List all the lines in these records that hold "golf".

::::

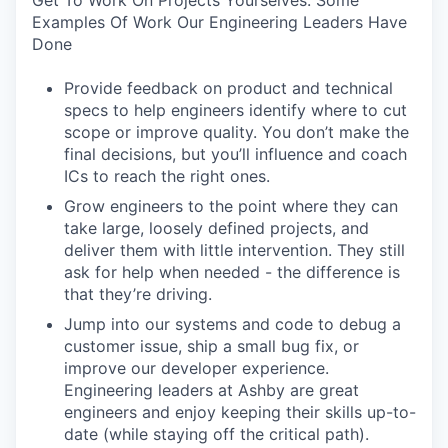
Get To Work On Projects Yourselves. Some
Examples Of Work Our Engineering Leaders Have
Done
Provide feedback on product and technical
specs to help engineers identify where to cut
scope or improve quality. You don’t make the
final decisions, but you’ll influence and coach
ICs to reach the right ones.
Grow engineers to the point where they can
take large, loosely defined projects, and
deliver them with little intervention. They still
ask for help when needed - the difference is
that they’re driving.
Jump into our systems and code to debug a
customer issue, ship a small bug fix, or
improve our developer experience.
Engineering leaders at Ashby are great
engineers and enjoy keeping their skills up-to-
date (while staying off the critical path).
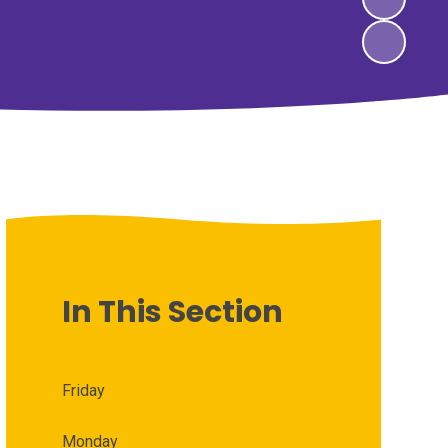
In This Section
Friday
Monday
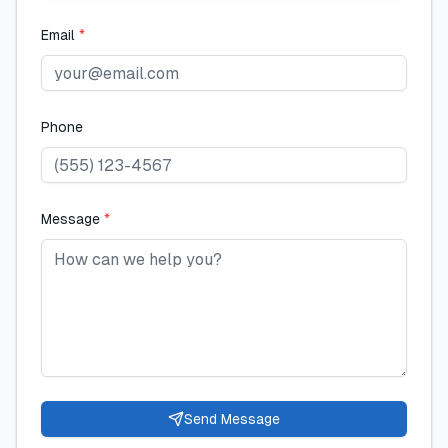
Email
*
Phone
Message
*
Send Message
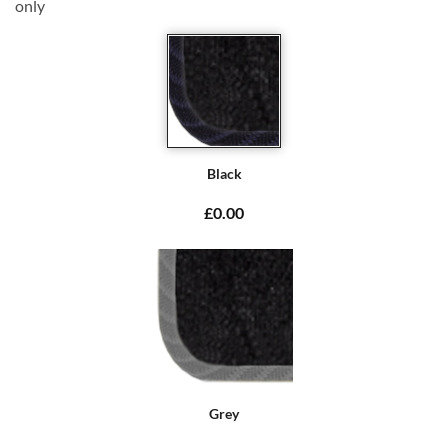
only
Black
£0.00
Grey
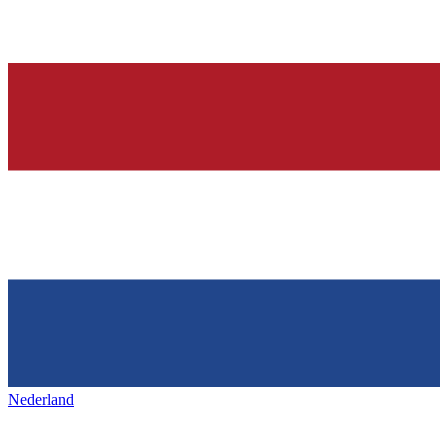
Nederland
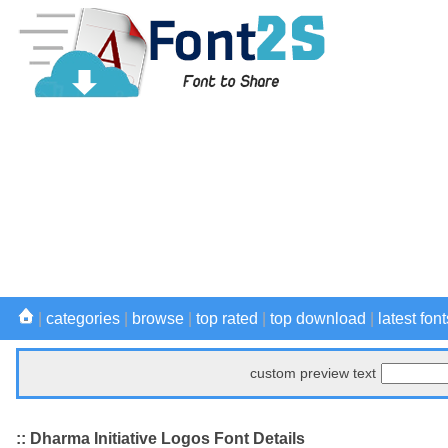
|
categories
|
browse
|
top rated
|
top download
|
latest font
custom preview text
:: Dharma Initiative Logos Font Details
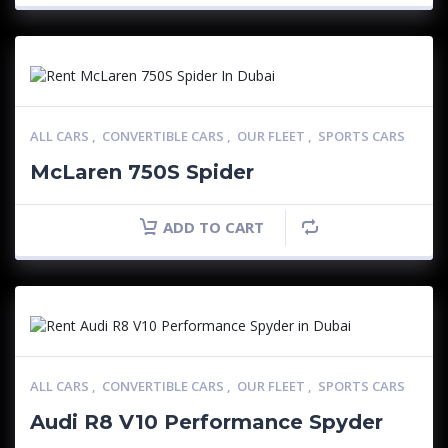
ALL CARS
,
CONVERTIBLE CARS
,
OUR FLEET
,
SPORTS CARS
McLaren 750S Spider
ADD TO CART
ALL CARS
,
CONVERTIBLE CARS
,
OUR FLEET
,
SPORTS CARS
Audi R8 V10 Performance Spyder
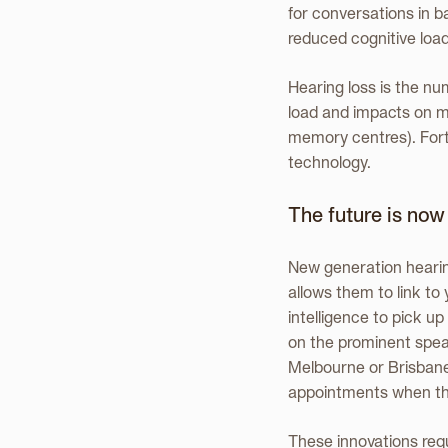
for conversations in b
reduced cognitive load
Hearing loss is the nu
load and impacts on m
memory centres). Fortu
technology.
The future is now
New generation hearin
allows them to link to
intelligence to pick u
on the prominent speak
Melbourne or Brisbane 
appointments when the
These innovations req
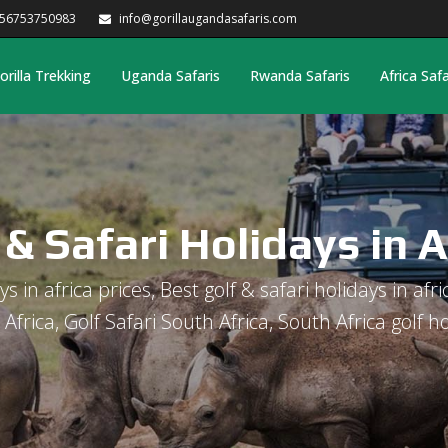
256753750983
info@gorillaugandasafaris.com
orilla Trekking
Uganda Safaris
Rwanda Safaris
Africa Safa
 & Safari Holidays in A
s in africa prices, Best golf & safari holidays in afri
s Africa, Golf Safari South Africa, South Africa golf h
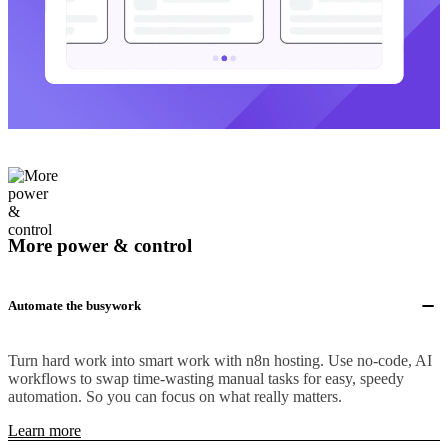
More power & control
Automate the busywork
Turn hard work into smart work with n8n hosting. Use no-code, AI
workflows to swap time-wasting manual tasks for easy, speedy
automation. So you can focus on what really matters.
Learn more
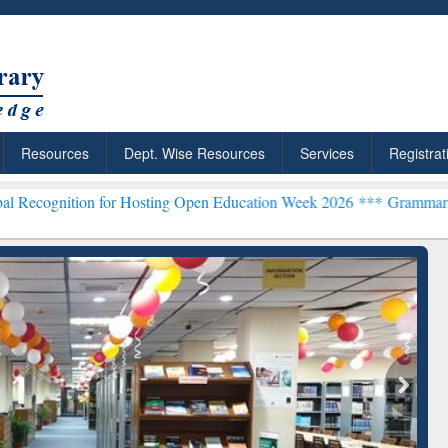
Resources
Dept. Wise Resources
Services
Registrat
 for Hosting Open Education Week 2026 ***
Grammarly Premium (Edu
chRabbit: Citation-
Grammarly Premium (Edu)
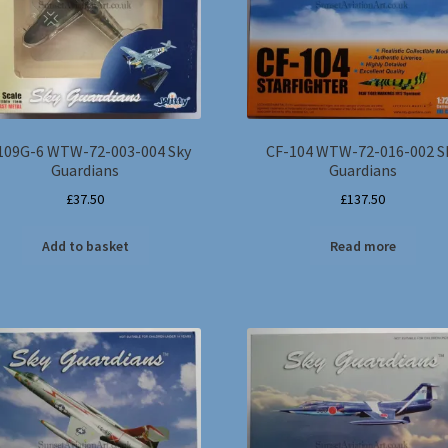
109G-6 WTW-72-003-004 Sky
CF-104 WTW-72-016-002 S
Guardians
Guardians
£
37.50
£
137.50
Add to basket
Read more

::::

→ **RESULT OF THE EXERCISE**
s in africa prices, Best golf & safari holidays in afri
s Africa, Golf Safari South Africa, South Africa golf h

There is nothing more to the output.